Records from a data collection
◆ ◆ ◆ ◆ ◆
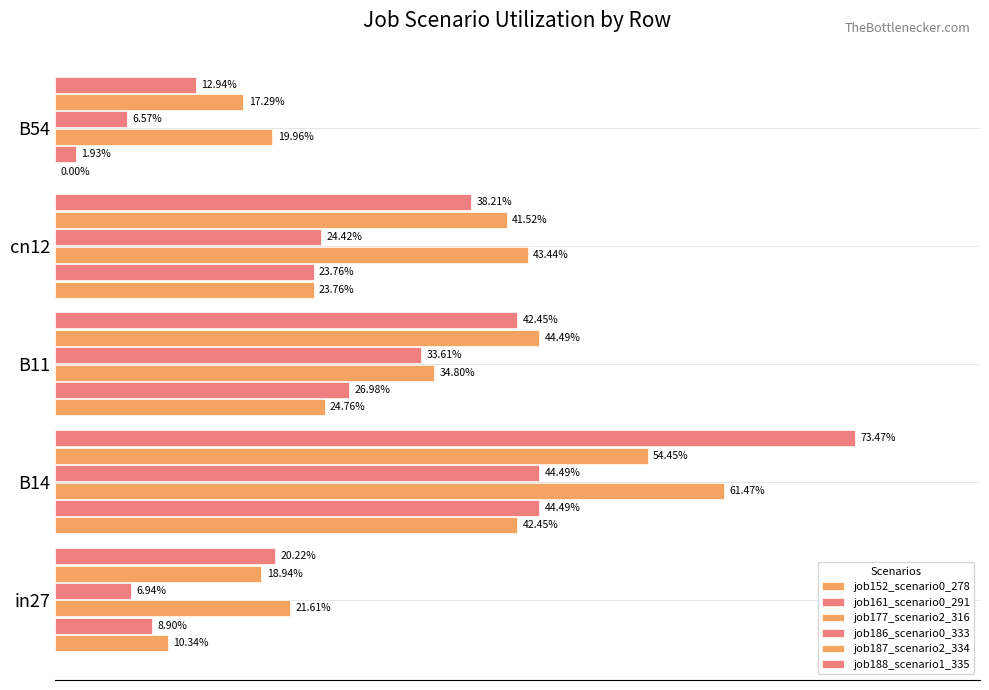

Which series has the widest spread of values?

job188_scenario1_335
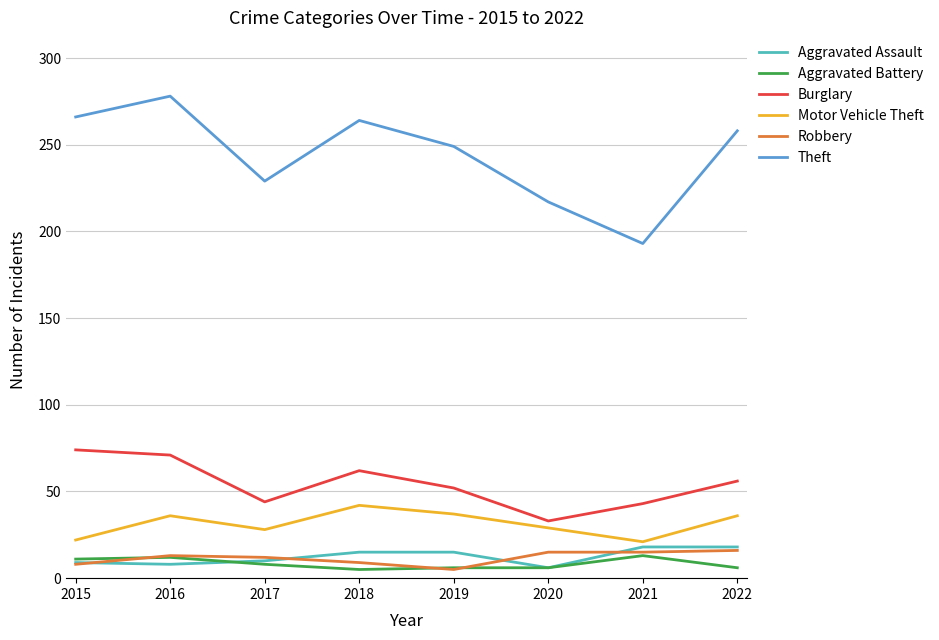

The Aggravated Battery series shows 8 at 2017. True or false?

True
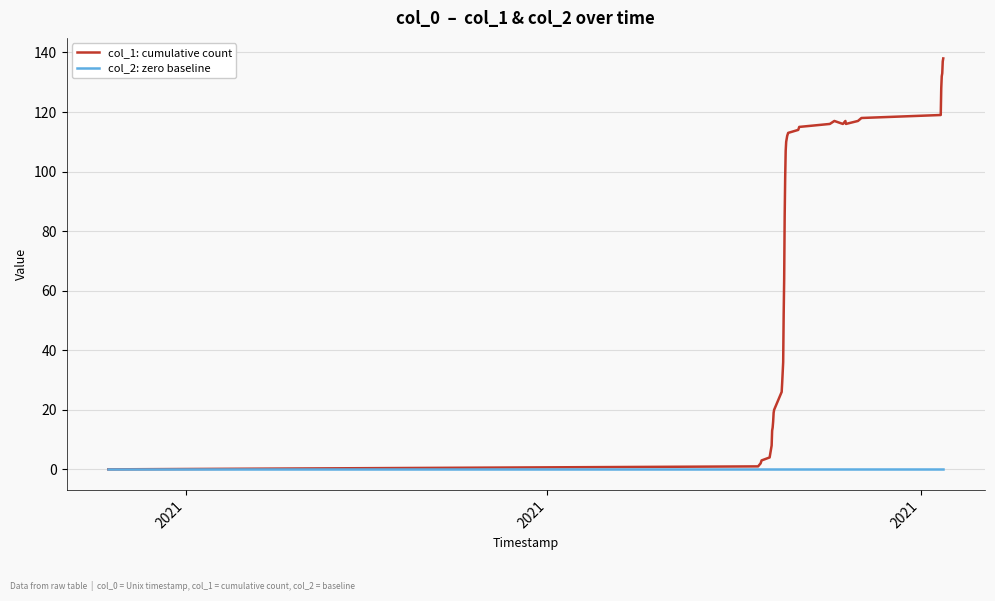

List the series in order of their peak value, highest first.

col_1: cumulative count, col_2: zero baseline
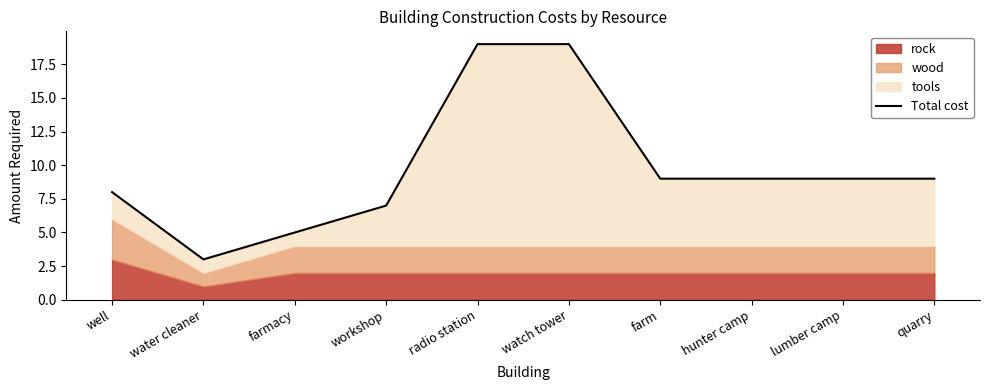

How many data points does each series have?

10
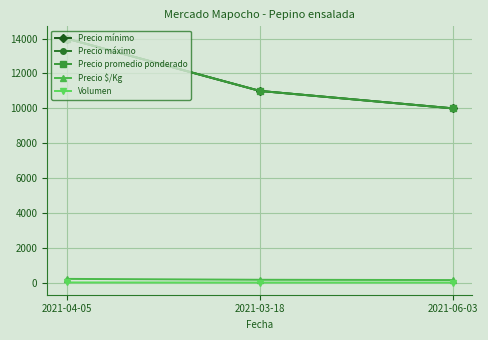

What is the lowest value of the Precio mínimo series?

10000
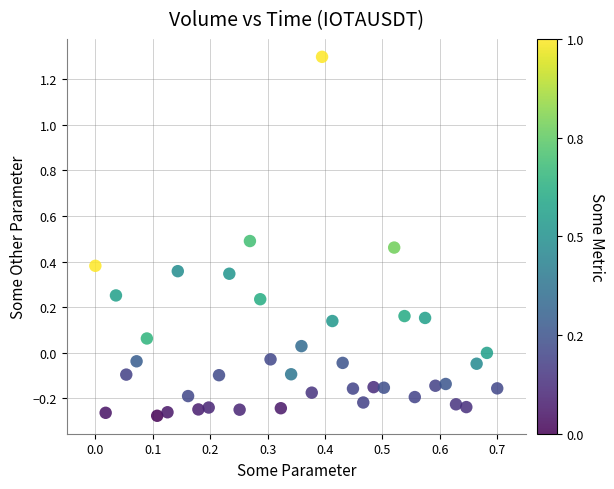

What is the range of X values (max minus min)?

0.7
◆ ◆ ◆ ◆ ◆
- Problem to work on
Count the lines of the records that contain the string "True", treating uppercase and lowercase as different. Reply with the number alone.

- Answer to the exercise
2